カエンタケは、漢字では火炎茸・火焔茸と表記され、ニクザキン目ニクザキン科ニクザキン属に属する子嚢菌(しのうきん)の一種です。見た目はまさに“メラメラと燃える炎”そのもので、最初に食べた人は何を考えていたんだろう? というくらいのインパクトがあります。
カエンタケの恐ろしさは、見た目のこけおどしだけではありません。食べると死亡することがあると言われるほどの極めて強い毒性を持っており、触ることすら危険な毒キノコなのです。

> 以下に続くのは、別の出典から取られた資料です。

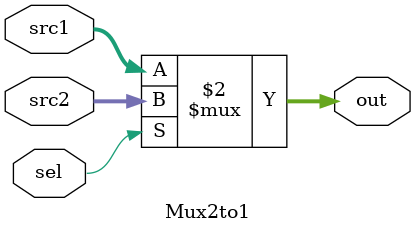
<source format=sv>
module Mux2to1(sel, src1, src2, out);
parameter size = 32;
input             sel;
input  [size-1:0] src1;
input  [size-1:0] src2;
output [size-1:0] out;

assign out = ~sel ? src1 : src2;

endmodule

</source>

日本でも死亡例あり! 山登りで遭遇しても絶対触ったらダメ!
そんなキノコが存在することすら驚きですが、中国やインドネシアのジャワ島などのほか、日本でも関西や東北地方など、各地でその姿が確認されています。致死量はわずか3g程度と強力で、日本でも過去に死亡例があります。特に奈良県で多く発生しているので、学校行事の山登りなどで万が一見つけても、絶対に触るのはやめておきましょう。
カエンタケのような猛毒を持つ種類もあれば、マツタケやシイタケのようにおいしく食べられる種類もあるキノコ。そもそも、キノコはカビと同じ「菌類」に属する生物です。カビと同じ、と聞くと口にするのがためらわれますが、例えば納豆は納豆菌、ヨーグルトは乳酸菌といった具合に、菌を食べる「菌食」は私たち人間の生活に深く浸透しているんです。
菌類はもともと人類の味方です!
菌類は医薬品にも大きく貢献しており、抗生物質やビタミン、酵素など多くの物質が菌類の力を借りて作られています。また、キノコを原料とした抗がん剤が治療に使用されている例もあります。
2012年11月には、東京農業大学総合研究所内に「きのこ研究部会」が創設され、そこでは、機能性食品や医薬品原材料としても広く活用されるキノコについてより深い研究がおこなわれています。
奥深い世界がありそうな菌類の生態。生物学や農学の研究が進めば、新たな活用法が発見されるかもしれませんね。ですが、くれぐれもカエンタケだけには近づかないようにしましょう……。
この記事のテーマ
「農学・水産学・生物」を解説
私たちはほかの生物から栄養をもらって生活をしています。しかも、採集や狩猟だけではなく、食物を生産するという手段を得て、今日のように繁栄しました。人口増加や環境悪化などに対応し、将来的に安定した食料の確保を維持するためには、農業、林業、水産業などの生産技術の向上が必要です。さらに突き詰めて考えれば、動植物や微生物などの多様な生物に対する研究も重要です。自然との共生が大きなテーマになる学問です。
この記事で取り上げた
「生物学」
はこんな学問です
マクロな地球の生態系からミクロな細胞の世界まで、さまざまなレベルで起きている生命現象を実験・観察することによって研究する学問である。人間を含めた動物・植物・微生物など、あらゆる生命体が研究対象となる。主な研究分野としては、タンパク質を中心にした生体内の高分子の機能をその構造から研究する「構造生物学」、生態系の構成要素である生物と環境の関わりを研究する「環境生態学」などがある。